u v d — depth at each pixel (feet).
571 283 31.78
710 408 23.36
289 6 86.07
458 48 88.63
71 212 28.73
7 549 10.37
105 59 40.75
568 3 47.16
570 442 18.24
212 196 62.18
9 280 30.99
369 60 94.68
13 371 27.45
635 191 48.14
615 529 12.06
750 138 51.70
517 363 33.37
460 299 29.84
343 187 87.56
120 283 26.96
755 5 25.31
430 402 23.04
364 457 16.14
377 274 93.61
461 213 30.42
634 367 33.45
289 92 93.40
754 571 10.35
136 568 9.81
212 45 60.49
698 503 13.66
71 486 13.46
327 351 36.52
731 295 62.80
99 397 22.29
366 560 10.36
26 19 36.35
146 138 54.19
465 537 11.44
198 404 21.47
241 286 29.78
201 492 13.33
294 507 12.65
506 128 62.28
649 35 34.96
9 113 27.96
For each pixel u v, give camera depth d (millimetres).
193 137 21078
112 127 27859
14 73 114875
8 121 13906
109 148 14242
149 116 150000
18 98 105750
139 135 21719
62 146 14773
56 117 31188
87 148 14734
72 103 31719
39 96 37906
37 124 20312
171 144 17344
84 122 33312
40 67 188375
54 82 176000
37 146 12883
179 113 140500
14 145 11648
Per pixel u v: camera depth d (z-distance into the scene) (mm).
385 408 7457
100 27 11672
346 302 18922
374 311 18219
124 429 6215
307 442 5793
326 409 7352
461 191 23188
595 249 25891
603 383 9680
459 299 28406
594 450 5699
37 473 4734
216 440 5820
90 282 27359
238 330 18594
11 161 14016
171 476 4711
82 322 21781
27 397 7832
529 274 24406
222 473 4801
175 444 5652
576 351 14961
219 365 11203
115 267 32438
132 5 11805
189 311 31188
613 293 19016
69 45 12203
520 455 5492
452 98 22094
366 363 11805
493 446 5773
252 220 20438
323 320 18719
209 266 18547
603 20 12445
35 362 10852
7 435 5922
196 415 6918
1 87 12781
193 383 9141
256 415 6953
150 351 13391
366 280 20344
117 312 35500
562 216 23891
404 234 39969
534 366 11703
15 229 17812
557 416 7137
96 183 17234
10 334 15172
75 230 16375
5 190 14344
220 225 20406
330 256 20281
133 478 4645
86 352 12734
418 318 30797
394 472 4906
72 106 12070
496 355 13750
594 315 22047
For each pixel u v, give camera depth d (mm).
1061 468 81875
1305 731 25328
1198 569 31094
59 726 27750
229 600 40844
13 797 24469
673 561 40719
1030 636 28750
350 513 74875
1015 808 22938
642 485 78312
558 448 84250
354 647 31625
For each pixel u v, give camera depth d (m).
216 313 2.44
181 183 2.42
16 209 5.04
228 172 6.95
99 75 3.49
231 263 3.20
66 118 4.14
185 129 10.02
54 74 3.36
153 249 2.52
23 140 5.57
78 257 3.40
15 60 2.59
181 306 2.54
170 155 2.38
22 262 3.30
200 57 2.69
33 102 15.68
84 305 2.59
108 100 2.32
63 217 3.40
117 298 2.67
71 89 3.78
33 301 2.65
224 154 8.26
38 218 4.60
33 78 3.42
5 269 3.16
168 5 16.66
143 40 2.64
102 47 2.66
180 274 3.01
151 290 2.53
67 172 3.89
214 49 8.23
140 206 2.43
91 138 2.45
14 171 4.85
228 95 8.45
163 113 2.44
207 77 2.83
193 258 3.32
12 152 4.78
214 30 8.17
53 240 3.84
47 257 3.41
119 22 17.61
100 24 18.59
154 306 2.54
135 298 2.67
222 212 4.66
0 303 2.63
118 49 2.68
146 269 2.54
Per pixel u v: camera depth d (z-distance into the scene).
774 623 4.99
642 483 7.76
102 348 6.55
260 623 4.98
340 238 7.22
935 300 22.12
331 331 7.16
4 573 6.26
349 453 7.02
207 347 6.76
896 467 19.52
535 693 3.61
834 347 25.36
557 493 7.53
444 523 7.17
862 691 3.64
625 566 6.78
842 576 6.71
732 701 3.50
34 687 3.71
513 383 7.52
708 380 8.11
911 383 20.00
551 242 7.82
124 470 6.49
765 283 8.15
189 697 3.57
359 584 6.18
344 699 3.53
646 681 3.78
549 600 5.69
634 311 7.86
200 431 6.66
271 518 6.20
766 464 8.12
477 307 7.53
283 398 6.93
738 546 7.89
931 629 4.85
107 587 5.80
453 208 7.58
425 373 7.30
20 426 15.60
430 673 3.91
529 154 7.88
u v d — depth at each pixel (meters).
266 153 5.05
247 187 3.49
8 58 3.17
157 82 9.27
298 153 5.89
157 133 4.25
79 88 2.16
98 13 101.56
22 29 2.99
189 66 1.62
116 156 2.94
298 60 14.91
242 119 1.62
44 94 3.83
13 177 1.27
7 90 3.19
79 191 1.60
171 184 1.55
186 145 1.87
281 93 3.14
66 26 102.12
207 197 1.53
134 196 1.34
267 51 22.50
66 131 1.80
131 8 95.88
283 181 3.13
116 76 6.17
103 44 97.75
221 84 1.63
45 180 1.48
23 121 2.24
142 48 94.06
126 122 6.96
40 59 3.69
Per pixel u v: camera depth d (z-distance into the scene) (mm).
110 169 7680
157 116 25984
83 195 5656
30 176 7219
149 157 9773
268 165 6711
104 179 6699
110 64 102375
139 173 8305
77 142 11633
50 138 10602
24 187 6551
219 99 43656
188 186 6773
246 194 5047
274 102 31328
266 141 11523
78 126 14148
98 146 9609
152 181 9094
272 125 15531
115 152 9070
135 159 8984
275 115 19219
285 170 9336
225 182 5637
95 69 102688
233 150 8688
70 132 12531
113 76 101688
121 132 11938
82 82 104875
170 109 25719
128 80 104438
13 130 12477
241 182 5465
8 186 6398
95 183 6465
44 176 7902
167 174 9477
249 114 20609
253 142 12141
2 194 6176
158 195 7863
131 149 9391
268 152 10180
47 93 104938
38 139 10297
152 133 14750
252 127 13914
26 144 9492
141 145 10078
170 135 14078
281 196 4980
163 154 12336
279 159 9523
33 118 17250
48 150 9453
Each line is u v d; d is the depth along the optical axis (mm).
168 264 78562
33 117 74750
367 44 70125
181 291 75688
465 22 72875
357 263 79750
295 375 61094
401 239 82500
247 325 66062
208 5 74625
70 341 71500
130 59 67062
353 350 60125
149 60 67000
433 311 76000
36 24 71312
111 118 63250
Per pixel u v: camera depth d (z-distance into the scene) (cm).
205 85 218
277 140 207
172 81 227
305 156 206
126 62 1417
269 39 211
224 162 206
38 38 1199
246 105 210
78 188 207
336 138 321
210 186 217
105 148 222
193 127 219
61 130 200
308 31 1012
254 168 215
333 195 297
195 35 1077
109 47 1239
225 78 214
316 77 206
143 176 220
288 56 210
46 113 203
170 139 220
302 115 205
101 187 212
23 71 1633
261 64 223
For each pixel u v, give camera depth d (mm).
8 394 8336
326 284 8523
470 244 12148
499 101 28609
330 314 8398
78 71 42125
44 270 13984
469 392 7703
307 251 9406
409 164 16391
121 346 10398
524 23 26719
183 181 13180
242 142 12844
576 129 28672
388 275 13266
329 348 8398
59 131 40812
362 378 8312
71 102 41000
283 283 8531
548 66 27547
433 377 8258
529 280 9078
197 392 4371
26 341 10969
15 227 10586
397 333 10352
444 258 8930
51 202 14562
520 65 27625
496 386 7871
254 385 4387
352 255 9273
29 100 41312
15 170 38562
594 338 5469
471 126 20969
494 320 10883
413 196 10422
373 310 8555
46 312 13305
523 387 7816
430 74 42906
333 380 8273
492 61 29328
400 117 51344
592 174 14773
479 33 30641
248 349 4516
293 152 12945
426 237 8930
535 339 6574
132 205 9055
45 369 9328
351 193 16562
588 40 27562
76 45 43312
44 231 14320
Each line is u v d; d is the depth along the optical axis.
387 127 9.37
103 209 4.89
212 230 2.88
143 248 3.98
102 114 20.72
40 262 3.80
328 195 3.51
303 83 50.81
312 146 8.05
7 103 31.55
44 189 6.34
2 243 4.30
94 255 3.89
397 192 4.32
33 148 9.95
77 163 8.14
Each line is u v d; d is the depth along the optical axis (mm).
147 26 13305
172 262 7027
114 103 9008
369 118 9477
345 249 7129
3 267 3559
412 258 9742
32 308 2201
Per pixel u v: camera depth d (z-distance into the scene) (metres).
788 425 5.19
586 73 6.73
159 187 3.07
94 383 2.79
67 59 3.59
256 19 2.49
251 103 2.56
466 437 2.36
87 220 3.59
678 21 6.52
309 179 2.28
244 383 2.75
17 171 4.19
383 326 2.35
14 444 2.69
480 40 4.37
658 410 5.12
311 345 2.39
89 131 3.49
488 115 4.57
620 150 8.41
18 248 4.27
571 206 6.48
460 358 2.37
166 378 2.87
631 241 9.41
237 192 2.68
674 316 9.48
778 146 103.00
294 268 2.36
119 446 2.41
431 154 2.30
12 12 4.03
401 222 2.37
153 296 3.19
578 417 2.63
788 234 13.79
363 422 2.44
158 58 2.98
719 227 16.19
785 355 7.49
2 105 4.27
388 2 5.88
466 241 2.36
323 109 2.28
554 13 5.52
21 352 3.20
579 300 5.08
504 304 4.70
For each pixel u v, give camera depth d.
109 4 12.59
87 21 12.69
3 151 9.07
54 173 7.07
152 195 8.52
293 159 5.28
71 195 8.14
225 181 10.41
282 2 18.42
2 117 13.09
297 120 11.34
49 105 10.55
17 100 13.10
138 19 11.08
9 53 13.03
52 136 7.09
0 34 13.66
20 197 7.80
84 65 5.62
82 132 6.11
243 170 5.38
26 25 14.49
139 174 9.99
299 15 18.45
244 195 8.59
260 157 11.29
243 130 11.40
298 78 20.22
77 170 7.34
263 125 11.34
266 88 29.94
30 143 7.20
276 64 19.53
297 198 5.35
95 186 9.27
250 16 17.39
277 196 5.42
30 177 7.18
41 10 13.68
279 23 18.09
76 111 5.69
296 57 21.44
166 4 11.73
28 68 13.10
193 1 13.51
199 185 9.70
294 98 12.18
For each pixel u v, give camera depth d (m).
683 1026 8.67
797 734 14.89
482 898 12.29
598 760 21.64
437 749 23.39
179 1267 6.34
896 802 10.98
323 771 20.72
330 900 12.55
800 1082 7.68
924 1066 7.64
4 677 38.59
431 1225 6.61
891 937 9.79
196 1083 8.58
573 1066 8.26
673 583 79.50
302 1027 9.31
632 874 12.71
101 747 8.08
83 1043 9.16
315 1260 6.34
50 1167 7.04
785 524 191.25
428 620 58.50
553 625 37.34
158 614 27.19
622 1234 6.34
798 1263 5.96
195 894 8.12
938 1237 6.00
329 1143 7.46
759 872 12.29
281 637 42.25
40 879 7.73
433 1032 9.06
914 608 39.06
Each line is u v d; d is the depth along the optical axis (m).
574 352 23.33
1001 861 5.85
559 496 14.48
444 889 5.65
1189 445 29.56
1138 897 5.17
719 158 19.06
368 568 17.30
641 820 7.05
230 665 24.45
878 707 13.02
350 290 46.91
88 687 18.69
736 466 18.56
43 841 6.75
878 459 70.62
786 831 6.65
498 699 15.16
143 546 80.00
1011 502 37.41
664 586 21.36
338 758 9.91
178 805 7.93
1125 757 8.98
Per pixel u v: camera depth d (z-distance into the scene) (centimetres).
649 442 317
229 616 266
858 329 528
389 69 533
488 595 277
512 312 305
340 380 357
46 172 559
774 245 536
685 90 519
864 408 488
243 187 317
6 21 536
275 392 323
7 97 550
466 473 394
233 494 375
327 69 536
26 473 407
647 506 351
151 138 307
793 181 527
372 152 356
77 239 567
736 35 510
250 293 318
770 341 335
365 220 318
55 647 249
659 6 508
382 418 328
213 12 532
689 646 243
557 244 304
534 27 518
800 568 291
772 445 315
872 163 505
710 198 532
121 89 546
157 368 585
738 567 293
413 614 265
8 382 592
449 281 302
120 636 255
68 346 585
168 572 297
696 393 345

──────────────────────────────

■ **TASK INSTRUCTIONS**:
Counting only lines that contain the string "distance", say how many appear in the listing above, with the number as the entire reply.

■ **ANSWER TO THE PROBLEM**:
6